RSS feed for comments, for they hunger.
This here`s me trackback!
PurpleSpace sez:
Oh good, now instead of competing against bots in games, they can also play the games for us. I thought this was an old thing where the computer would play a match against itself? Maybe now a robot can take over the jobs of those people that get paid to mine things in online multiplayer games, and maybe once that ceases to be a business, developers will stop including such tedious time sinks in games. The robot will never nor want to be able to draw pictures of silly birds, so that is one thing we don’t have to worry about. It would make me sad to make a machine draw something I should really be drawing myself.
Frimpinheap sez:
I am sure if you provide the robot with a picture of a silly bird it will be able to produce an ugly fake painting of the very same bird for you.
the beep sez:
I hear “Robot you are getting a bit too good at that.” a lot.
chesse20 sez:
The deep art program is pretty funny/fun program to use for free but I haven’t tried using it to make photographs into paintings… I’ve been making it re-create video game characters into Garfield-analogues and other dumb stuff
Frimpinheap sez:
20th chesse: I imagine the people/person collecting money would have been awfully surprised to process one of those if you opted for the print out and ship option. Did you find that there was a long wait?

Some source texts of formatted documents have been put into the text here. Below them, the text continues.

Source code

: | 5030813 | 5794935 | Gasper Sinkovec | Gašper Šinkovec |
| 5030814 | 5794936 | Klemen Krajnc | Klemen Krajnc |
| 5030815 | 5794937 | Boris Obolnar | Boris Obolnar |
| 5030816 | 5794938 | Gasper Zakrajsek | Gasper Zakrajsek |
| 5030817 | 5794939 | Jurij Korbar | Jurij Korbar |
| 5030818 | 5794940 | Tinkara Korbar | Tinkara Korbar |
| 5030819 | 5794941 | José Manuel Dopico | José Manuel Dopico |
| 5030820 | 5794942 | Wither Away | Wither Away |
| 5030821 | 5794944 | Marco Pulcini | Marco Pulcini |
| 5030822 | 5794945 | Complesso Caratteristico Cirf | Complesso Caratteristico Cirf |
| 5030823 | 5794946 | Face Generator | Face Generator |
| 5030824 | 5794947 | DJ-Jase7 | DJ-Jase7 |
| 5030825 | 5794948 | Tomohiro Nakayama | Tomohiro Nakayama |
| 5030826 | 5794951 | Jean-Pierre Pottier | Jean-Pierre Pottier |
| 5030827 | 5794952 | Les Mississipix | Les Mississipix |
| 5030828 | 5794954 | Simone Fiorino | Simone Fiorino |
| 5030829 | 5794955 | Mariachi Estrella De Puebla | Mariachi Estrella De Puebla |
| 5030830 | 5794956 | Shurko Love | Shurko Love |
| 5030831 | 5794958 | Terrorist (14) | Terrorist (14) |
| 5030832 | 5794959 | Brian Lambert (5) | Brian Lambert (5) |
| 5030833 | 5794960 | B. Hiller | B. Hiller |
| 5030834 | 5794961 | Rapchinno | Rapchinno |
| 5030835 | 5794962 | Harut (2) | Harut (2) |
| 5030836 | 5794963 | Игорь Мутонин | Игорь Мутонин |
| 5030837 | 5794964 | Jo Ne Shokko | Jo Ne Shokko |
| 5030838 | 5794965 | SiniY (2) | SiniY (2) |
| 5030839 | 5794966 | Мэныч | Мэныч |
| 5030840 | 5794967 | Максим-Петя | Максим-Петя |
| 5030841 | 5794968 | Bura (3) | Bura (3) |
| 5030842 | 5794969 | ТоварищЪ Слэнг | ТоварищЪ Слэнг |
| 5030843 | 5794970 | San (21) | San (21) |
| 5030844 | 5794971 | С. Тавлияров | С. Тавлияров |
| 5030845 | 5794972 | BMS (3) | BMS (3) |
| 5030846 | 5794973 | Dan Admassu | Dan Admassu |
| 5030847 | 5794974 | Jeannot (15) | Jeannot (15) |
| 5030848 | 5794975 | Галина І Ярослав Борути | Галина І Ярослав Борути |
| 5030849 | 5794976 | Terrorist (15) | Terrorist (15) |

specific beep: it is truly unfortunate to be scorned for one’s talents. I suppose it is unfair of me to fault these robots for doing dumb things if they were not programmed to do non-dumb things.
chesse20 sez:
The wait on deepart.io is 10 minutes for each art you upload most of the time, unless its peak time which is rare from what ive seen
Frimpinheap sez:
That seems about right. My assumption is that it was either something of a forced wait, to incentivize paying for what is advertised as free, or that was just how long it took the software to work, which of course it isn’t if you can pay to not wait at all, like at an increasing number of amusement parks. If it wasn’t artificial, there would be times when there was no wait at all.
Indighost sez:
> ” should have been able to make a career with his unpracticed muddy paintings ”
Curious, which of the “famous artists” are your favorite, or at least, in your view, deserve to have had their careers?
Frimpinheap sez:
I hardly consider myself an ultimate authority, but I think, for the effort in view, Monet is over-celebrated, even when his color use is inspired. I like what Henri Matisse did with color also, but again find his overall execution terribly lacking.
I particularly appreciate the artist David’s expertly rendered scenes on HUGE surfaces.
But that sort of thing was ostensibly what Monet and other “impressionists” were then the alternative to. People like David studied that exact style from the time they were children, and only a limited variety of topics could get your art bought, so artists became largely indistinguishable from each other in terms of execution and subject matter. There were hundreds or thoursands of people doing the exact same thing and it is often unclear why some were celebrated and some were not. Consequently I have very little interest in art museums (especially having been forced to the Louvre no less than eight times during my one month in Paris).
Which also happens very much on the internet, with its disney-derivations and lazy video game homages, even if there is less life-long dedication behind it. And of course people in New England cannot get enough boring, boring paintings of boats and lighthouses. The usual things I gripe about.
I appreciate that Hieronymus Bosch found the opportunity for bizarre whimsy in depicting the failures of humanity. And I like what Giotto did with “accurate” art before it got buried in rules and conventions by the workshops that came later. Jan Van Eyck came later, and though he clearly obeys a rigid set of standards, they were not fully developed and consequently create an otherworldly appearance. Plenty of renaissance artists used the flat 2-point perspective but Van Eyck pushed it far past the point where it looks normal. It reminds me of ZDoom in software render mode.
And outside of western Europe there completely different otherwordly things going on which I wrote a report on my basic idea of and have by now almost completely forgotten.